(Collected data entries)
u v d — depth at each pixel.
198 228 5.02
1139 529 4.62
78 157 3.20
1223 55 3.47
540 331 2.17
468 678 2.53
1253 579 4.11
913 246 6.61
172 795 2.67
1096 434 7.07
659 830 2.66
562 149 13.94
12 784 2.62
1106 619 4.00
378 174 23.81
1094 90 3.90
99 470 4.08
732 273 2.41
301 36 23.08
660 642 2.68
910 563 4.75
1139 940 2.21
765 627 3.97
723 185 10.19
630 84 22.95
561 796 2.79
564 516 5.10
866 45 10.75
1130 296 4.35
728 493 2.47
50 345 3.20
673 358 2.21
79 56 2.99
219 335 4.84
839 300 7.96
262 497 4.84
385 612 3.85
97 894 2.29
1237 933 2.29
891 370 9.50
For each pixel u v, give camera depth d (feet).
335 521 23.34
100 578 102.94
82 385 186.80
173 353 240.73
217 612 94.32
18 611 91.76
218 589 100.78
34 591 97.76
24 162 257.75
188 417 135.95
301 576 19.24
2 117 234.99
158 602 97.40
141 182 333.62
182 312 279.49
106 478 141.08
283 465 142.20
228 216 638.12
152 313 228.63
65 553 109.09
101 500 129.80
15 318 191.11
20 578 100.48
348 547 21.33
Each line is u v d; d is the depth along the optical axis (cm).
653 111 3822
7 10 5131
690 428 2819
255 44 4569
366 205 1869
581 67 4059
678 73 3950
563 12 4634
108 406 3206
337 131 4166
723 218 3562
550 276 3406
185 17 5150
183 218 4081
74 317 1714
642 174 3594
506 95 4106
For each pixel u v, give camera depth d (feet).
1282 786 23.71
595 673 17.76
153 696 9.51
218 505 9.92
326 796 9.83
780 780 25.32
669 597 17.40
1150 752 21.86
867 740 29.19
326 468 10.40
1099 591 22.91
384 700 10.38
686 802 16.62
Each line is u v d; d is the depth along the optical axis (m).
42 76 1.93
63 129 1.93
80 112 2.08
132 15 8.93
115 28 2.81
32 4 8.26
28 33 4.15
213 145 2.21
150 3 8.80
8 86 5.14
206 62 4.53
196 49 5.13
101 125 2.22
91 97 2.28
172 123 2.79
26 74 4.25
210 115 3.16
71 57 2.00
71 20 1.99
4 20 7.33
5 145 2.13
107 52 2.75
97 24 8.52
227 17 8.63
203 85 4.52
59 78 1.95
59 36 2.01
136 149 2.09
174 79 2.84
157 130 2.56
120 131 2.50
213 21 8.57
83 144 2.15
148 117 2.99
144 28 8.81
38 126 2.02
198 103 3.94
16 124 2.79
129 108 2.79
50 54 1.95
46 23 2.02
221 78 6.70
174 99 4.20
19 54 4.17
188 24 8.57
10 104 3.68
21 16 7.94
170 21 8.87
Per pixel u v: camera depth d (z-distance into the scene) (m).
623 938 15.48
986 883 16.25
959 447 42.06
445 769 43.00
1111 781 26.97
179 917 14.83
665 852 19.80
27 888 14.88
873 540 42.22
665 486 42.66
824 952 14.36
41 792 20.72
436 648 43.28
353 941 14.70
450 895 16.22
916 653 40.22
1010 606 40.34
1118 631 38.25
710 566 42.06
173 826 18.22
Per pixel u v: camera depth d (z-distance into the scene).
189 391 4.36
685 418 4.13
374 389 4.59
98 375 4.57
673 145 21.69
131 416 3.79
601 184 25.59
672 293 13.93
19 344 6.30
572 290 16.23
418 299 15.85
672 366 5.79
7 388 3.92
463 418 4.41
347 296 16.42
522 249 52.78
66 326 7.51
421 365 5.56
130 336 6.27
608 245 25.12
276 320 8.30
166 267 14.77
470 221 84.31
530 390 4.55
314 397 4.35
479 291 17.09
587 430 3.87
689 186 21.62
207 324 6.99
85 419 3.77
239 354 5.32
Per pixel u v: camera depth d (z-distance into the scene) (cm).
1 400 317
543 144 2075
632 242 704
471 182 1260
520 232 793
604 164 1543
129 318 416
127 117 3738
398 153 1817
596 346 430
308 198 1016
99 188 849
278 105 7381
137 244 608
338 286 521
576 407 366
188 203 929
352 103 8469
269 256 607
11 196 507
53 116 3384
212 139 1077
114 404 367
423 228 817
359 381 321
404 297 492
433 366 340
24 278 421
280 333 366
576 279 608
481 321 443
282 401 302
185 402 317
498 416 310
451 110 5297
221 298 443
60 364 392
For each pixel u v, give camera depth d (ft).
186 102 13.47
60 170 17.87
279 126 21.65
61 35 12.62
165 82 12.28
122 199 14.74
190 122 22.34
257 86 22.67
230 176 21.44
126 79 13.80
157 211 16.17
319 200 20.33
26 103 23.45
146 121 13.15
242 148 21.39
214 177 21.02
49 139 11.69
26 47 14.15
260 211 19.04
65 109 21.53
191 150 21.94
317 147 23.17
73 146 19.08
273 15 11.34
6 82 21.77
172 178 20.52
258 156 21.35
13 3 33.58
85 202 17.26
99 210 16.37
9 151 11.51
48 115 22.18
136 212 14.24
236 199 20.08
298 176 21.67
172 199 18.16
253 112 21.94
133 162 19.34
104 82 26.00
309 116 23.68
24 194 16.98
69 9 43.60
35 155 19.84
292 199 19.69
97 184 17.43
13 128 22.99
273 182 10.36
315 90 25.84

(Exercise aim):
Please transcribe only the lines in the records above running from the line that has "255 44 4569" through the line that has "669 597 17.40", both included, exactly as they appear.

(Result of this task):
255 44 4569
366 205 1869
581 67 4059
678 73 3950
563 12 4634
108 406 3206
337 131 4166
723 218 3562
550 276 3406
185 17 5150
183 218 4081
74 317 1714
642 174 3594
506 95 4106
For each pixel u v, give camera depth d (feet).
1282 786 23.71
595 673 17.76
153 696 9.51
218 505 9.92
326 796 9.83
780 780 25.32
669 597 17.40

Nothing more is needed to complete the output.